Potent Inhibitors Active against HIV Reverse Transcriptase with K101P, a Mutation Conferring Rilpivirine Resistance
- ACS Med Chem Lett. 2015 Aug 31;6(10):1075-9. doi: 10.1021/acsmedchemlett.5b00254.
- 1. Department of Pharmacology, Yale University School of Medicine , New Haven, Connecticut 06520-8066, United States.
- 2. Department of Medicine, Johns Hopkins University School of Medicine , Baltimore, Maryland 21205, United States.
- 3. Department of Chemistry, Yale University , New Haven, Connecticut 06530-8107, United States.
- 4. Department of Medicine, Johns Hopkins University School of Medicine , Baltimore, Maryland 21205, United States ; Howard Hughes Medical Institute , Baltimore, Maryland 21205, United States.

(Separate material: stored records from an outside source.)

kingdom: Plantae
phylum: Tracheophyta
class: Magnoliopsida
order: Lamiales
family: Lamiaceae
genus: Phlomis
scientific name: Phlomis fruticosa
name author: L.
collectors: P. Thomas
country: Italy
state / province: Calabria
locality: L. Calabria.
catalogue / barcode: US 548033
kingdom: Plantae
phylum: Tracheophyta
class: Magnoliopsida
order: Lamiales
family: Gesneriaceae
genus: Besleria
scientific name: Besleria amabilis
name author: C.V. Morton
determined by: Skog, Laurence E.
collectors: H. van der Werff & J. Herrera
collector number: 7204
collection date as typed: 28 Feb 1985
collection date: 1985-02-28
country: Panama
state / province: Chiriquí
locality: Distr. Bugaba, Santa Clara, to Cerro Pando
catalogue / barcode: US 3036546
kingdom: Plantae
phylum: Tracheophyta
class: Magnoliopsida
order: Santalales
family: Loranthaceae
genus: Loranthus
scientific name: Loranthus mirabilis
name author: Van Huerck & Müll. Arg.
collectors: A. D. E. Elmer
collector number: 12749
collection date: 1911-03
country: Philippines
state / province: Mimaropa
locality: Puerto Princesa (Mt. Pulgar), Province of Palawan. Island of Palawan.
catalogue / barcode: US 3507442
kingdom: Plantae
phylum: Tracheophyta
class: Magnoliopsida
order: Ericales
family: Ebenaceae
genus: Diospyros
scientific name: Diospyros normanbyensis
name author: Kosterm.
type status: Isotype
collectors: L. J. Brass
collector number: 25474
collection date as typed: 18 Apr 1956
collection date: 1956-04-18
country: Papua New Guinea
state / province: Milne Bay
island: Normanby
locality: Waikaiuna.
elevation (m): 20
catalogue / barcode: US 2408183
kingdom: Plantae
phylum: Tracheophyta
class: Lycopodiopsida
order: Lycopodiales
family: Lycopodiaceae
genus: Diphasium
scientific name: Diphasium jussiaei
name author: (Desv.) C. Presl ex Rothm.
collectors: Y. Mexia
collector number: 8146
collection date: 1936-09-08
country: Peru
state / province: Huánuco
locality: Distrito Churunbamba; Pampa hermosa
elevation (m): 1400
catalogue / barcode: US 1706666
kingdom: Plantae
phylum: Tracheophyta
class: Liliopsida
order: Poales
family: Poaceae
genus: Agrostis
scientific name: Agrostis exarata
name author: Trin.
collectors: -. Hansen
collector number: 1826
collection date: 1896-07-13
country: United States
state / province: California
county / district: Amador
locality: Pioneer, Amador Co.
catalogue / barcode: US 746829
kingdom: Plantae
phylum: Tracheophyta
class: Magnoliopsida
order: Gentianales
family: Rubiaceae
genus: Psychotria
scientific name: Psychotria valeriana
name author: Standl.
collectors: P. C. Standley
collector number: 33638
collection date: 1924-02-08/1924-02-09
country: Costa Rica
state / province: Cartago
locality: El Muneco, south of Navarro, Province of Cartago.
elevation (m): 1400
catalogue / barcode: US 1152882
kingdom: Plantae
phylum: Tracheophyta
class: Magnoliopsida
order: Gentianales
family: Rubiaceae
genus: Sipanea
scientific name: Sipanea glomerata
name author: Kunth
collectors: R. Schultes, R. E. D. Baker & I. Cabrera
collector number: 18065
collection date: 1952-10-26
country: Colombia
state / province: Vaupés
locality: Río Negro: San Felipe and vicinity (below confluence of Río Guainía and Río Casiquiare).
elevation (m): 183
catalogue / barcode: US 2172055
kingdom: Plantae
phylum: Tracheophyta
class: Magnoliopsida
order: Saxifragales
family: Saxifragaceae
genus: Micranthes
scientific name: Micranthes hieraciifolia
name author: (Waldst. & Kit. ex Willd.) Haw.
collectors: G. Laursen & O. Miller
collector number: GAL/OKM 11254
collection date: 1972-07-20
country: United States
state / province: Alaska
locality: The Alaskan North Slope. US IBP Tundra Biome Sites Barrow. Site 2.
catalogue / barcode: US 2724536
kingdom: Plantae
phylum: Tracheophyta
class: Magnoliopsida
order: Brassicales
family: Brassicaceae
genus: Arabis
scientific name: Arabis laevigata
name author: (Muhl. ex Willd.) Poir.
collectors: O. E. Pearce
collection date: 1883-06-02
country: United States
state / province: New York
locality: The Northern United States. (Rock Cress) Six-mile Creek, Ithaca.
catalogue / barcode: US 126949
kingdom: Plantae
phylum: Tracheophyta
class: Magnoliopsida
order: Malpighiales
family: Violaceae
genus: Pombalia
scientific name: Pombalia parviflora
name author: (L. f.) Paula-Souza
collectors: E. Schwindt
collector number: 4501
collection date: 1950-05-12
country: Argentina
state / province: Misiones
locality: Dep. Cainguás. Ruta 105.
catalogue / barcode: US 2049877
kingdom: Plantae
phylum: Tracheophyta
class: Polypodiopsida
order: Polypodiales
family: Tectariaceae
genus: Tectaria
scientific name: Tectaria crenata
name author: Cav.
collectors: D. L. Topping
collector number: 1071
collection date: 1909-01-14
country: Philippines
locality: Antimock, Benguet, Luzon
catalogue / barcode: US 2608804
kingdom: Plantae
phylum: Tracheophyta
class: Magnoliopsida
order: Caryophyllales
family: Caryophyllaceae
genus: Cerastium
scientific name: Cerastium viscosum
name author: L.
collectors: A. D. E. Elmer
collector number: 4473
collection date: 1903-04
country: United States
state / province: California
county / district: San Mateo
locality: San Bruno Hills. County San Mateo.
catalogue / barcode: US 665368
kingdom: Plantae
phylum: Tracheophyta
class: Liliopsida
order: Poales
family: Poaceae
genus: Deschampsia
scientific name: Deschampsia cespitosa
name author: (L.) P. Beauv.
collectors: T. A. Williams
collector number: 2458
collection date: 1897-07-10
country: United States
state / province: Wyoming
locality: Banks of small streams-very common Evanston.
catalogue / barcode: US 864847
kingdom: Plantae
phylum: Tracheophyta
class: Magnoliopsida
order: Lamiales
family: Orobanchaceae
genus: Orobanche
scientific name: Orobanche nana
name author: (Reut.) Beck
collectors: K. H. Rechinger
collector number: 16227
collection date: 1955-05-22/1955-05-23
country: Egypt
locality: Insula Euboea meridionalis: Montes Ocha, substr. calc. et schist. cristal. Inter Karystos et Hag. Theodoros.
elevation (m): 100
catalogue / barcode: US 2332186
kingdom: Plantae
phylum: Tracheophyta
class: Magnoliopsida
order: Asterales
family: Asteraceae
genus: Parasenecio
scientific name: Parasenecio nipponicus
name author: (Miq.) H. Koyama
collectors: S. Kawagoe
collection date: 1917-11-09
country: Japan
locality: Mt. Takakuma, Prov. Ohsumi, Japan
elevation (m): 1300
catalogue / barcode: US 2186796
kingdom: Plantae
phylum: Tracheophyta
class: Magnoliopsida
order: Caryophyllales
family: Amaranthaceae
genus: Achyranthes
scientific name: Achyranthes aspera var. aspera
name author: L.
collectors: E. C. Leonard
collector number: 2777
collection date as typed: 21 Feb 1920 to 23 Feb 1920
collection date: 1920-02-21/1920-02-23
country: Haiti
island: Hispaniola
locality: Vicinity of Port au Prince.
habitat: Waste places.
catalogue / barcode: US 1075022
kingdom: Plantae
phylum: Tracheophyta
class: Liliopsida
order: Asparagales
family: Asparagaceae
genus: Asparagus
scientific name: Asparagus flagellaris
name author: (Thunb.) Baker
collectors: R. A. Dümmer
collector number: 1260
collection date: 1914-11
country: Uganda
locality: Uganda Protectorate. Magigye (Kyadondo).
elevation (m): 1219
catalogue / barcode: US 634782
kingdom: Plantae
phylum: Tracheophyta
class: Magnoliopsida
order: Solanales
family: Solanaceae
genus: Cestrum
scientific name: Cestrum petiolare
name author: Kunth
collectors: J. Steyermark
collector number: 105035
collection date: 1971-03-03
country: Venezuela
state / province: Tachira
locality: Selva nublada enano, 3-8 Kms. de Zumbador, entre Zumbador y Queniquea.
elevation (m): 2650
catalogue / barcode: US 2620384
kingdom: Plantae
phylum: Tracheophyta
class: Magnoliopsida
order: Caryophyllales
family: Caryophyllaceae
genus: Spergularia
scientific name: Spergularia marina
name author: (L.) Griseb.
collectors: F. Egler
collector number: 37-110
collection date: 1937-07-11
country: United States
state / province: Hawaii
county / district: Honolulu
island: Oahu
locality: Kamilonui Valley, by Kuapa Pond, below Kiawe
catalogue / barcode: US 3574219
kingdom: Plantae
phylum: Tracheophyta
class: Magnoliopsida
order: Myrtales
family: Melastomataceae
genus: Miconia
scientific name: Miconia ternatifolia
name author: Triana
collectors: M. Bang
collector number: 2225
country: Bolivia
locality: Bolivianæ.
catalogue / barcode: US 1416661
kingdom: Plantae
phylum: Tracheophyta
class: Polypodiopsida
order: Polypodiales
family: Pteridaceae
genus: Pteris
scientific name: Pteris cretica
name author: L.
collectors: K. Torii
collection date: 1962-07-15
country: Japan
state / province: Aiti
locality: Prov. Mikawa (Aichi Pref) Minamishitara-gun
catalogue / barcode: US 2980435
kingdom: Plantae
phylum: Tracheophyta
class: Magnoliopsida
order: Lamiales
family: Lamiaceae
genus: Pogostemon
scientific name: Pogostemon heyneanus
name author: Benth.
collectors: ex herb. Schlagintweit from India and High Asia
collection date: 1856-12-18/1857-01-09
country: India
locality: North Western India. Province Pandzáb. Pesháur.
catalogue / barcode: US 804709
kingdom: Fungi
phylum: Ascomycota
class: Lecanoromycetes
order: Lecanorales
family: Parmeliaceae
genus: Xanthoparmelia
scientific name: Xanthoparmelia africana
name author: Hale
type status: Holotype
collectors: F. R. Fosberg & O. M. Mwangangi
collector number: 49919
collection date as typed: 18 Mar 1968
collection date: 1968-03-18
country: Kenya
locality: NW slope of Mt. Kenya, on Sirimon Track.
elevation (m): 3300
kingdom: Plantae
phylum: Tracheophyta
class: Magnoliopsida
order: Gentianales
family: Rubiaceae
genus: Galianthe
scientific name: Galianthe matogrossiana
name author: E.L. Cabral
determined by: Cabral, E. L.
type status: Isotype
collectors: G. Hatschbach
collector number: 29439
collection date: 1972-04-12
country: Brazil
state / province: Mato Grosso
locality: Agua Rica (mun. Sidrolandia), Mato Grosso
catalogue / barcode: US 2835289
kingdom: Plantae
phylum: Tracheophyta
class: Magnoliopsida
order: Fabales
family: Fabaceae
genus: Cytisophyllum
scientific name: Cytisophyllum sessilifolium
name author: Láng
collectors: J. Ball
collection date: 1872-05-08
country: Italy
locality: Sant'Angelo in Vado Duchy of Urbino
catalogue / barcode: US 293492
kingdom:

Catechol diether compounds have nanomolar Antiviral and enzymatic activity against HIV with Reverse Transcriptase (RT) variants containing K101P, a mutation that confers high-level resistance to FDA-approved non-nucleoside inhibitors efavirenz and rilpivirine. Kinetic data suggests that RT (K101P) variants are as catalytically fit as wild-type and thus can potentially increase in the viral population as more Antiviral regimens include efavirenz or rilpivirine. Comparison of wild-type structures and a new crystal structure of RT (K101P) in complex with a leading compound confirms that the K101P mutation is not a liability for the catechol diethers while suggesting that key interactions are lost with efavirenz and rilpivirine.